Она говорила об этом так просто, так буднично, словно объясняла очевидные вещи – как смену времен года или законы физики. Но для Андрея ее слова прозвучали как ключ, как кристаллизация тех смутных ощущений, что преследовали его в этом городе, в архиве, в его собственных переводах Деррида. Город-палимпсест, архив-лабиринт, исчезающие книги и люди, следы на снегу, его собственная работа по поиску ускользающего смысла между строк – все это вдруг сложилось в единую, хоть и тревожную, картину. Картину мира как бесконечно переписываемого текста.

Он молча смотрел на нее, на призрачный остов фермы, на бескрайнее белое поле вокруг. Мир не изменился, но его восприятие реальности в этот момент необратимо сдвинулось. Он начал видеть слои.

Лика, словно почувствовав, что ее слова достигли цели, отвернулась от руин и, не говоря больше ни слова, пошла дальше, вглубь белого безмолвия. Андрей последовал за ней, и скрип их шагов снова стал единственным звуком в этом мире, превращенном в палимпсест.

3. День третий: Кофе, Деррида и ускользающие знаки

На третий день их молчаливого ритуала Андрей подготовился. Утром, прежде чем выйти, он совершил свое обычное священнодействие с кофе. Старая медная турка, свежемолотые зерна, вода, нагретая ровно до 92 градусов Цельсия с помощью старого термометра, три медленных, медитативных круга серебряной ложечкой против часовой стрелки.
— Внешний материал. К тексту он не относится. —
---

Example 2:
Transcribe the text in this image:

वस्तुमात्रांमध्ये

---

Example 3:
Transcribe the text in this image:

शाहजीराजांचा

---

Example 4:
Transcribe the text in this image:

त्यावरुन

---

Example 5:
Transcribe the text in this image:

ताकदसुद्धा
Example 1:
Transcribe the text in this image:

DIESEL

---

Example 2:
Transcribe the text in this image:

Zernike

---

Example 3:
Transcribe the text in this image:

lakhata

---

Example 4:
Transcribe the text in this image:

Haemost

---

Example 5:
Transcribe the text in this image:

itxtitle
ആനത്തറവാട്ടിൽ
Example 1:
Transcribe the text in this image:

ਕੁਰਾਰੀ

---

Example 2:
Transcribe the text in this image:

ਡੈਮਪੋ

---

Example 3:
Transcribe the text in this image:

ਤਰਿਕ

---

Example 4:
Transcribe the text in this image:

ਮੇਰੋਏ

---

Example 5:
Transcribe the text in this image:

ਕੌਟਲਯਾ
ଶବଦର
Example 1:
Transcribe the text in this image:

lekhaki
Весь этот тщательно выверенный процесс, позаимствованный у давно забытого японского философа, казался ему сейчас не просто привычкой, а почти актом самосохранения – попыткой внести хоть какой-то порядок, хоть какой-то фиксированный смысл в реальность, которая на глазах теряла четкость и предсказуемость. Он перелил горячий, ароматный напиток в старый, но надежный термос.
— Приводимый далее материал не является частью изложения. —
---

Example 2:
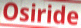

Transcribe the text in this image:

Osiride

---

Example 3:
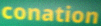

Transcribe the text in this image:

conation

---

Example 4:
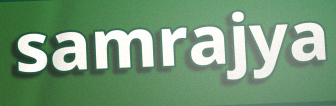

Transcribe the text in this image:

samrajya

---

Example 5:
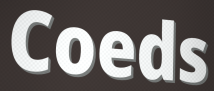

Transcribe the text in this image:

Coeds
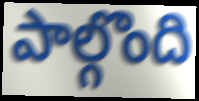
పాల్గొంది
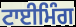
ਟਾਈਮਿੰਗ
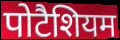
पोटैशियम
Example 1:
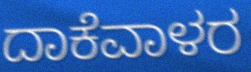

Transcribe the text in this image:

ದಾಕೆವಾಳರ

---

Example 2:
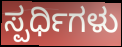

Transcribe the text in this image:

ಸ್ಪರ್ಧಿಗಳು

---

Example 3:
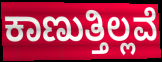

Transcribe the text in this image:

ಕಾಣುತ್ತಿಲ್ಲವೆ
Встреча у библиотеки прошла по уже установившемуся сценарию: молчаливый кивок, поворот к полям, совместный путь в белое безмолвие. Сегодня сквозь низкие серые облака временами пробивалось бледное, бессильное солнце, но его лучи не грели, а лишь делали снежную равнину еще более слепящей, стирая последние тени и полутона.

Они прошли уже довольно далеко от города, когда Андрей заметил подходящее место для привала – большое поваленное дерево, наполовину скрытое сугробом, его темная, морщинистая кора контрастировала с окружающей белизной. Он жестом предложил Лике остановиться. Она без возражений опустилась на ствол дерева, плотнее закутываясь в свой красный шарф.

Андрей снял с плеча рюкзак, достал термос и две простые металлические кружки. Отвинтив крышку, он налил дымящийся кофе. Густой, терпкий аромат смешался с морозным воздухом. Он протянул одну кружку Лике. Она приняла ее обеими руками в перчатках, поднесла к лицу, вдыхая пар. На мгновение ее отстраненное выражение смягчилось, стало почти… человеческим.

Они сидели молча, пили горячий, горьковатый кофе. Тишина вокруг была почти абсолютной, только ветер временами тихо шелестел в голых ветках редких кустов вдалеке. Андрей смотрел на Лику, на то, как пар от кофе окутывал ее лицо, как несколько снежинок таяли на ее седых волосах. Вчерашние ее слова о палимпсесте не выходили у него из головы. Он думал о своей работе, о бесконечных попытках ухватить точный смысл в чужом тексте, перенести его, не расплескав, из одного языка-мира в другой. И все чаще ему казалось, что он переводит не слова, а их тени, их следы.